P.S: No need for pipe. Just `sysctl dev.acpi_asus_wmi` and it will show all child associated to it.

Cheers!


----------



## msplsh (Nov 9, 2021)

Yeah, not much.  Have you tried flipping handle_keys to 0 and then doing the Fn-PageDown combo?


----------



## jcamos (Nov 9, 2021)

msplsh said:


> Yeah, not much.  Have you tried flipping handle_keys to 0 and then doing the Fn-PageDown combo?

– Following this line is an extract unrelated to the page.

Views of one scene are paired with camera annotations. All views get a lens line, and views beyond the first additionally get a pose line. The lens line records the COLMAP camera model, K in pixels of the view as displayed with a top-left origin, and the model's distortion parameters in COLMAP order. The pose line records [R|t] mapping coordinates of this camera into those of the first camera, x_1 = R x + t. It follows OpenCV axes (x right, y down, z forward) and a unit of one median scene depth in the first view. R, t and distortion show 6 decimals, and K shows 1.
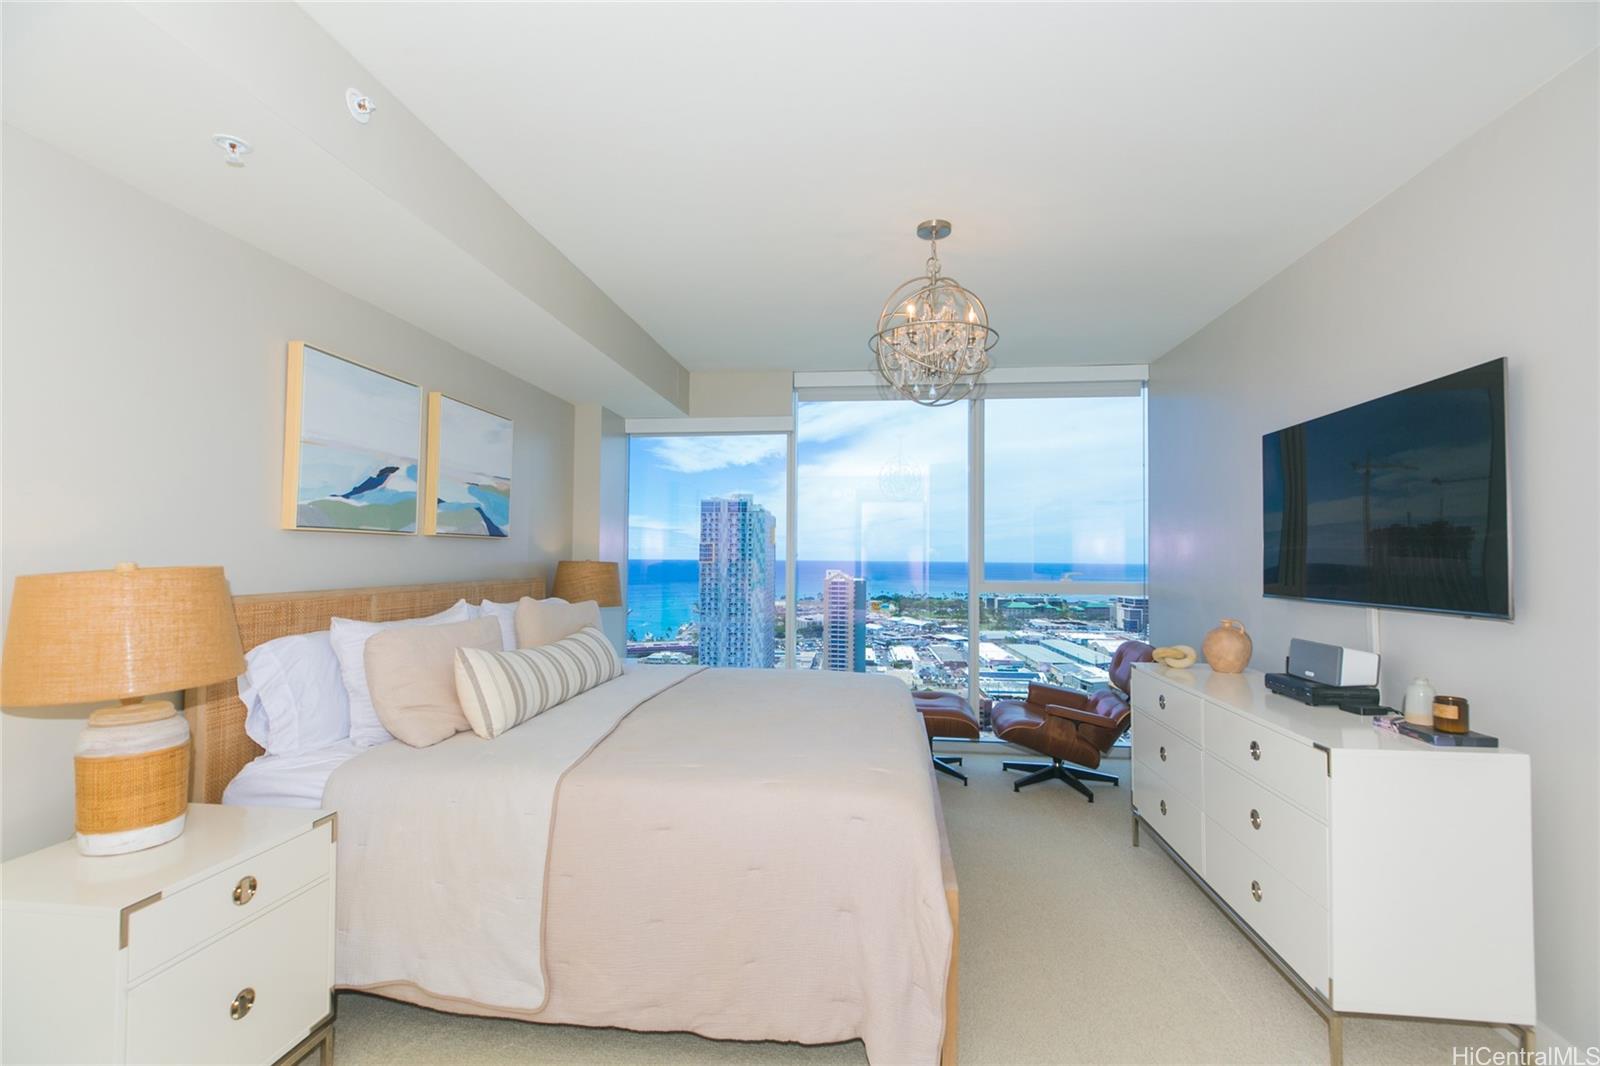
lens RADIAL K [[714.3, 0, 823.8], [0, 714.3, 532.8], [0, 0, 1]] dist [0.008653, -0.000339]
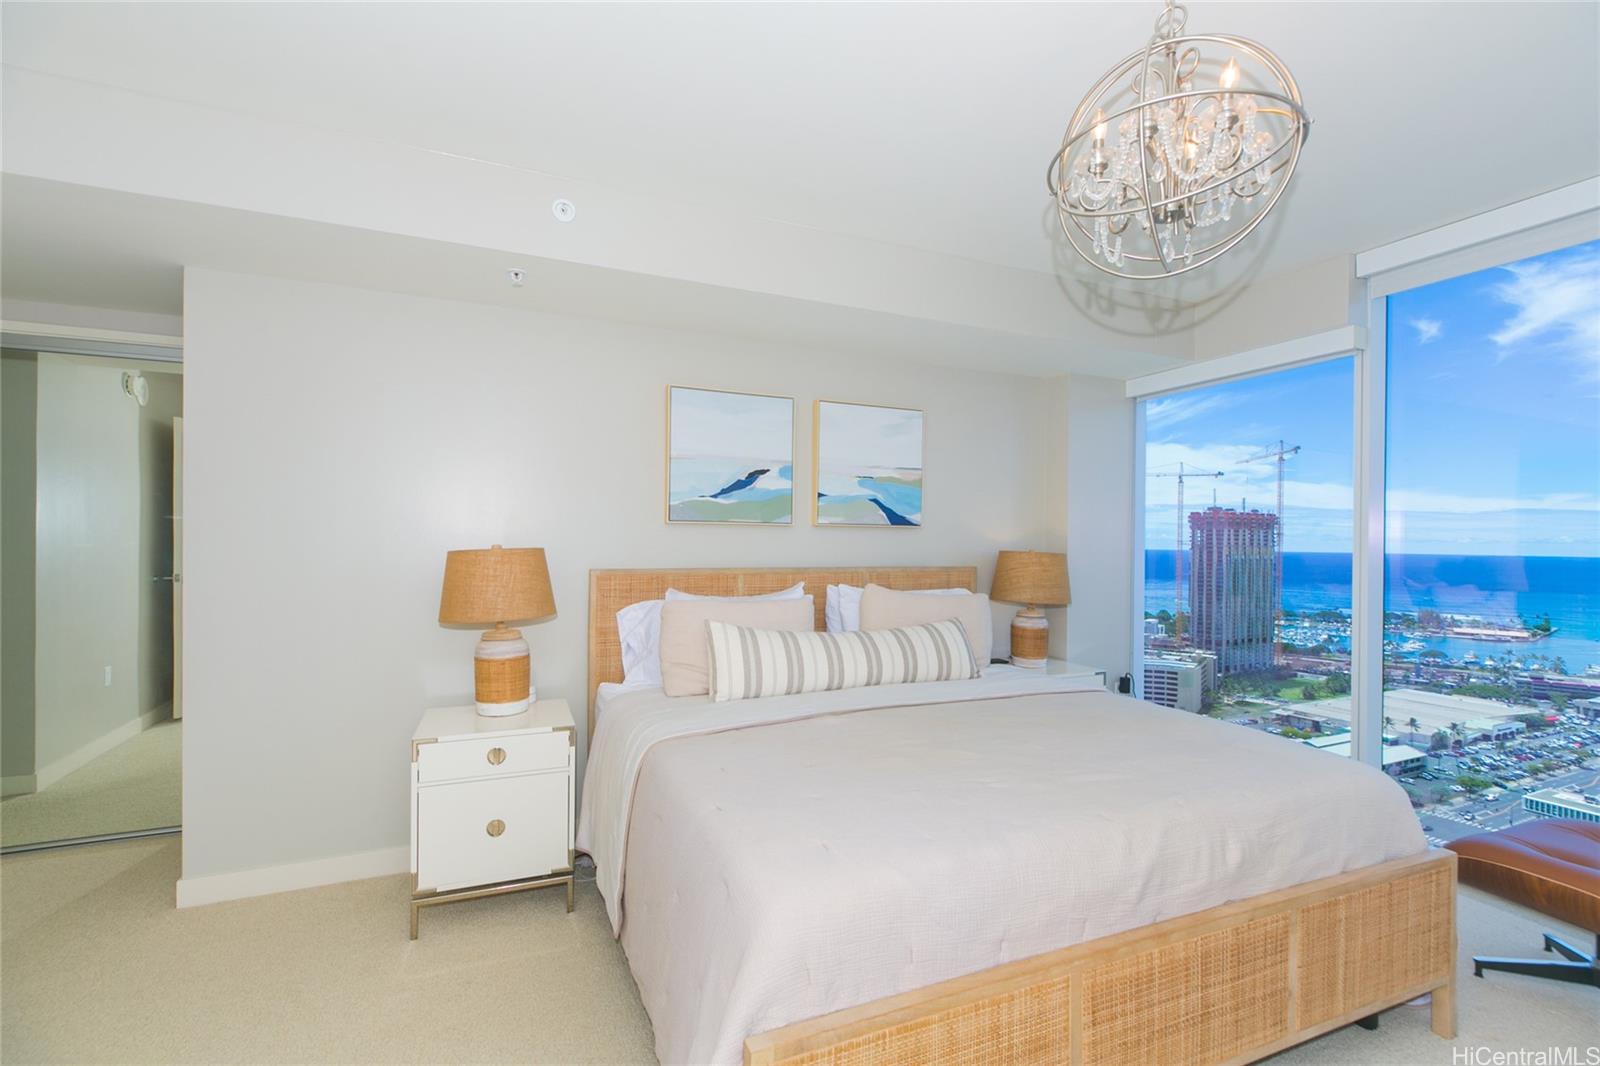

Yes. Works both ways... Go figure! At least for the pgup/pgdn/home/end combo works, which means only the media buttons are affected


----------



## astyle (Nov 9, 2021)

jcamos said:


> Yes. Works both ways... Go figure! At least for the pgup/pgdn/home/end combo works, which means only the media buttons are affected


Under UNIX/Linux, I learned to not expect the media buttons to work at all. Mapping a given key to the correct action (Volume up/down, next/previous track or file, adjust screen brightness, and the like) only seemed to be supported under very specific brands of keyboards. I'm not exactly willing to spend time or money to hunt down a compatible keyboard. I want a generic USB keyboard that I can plug in and use to type stuff in.


----------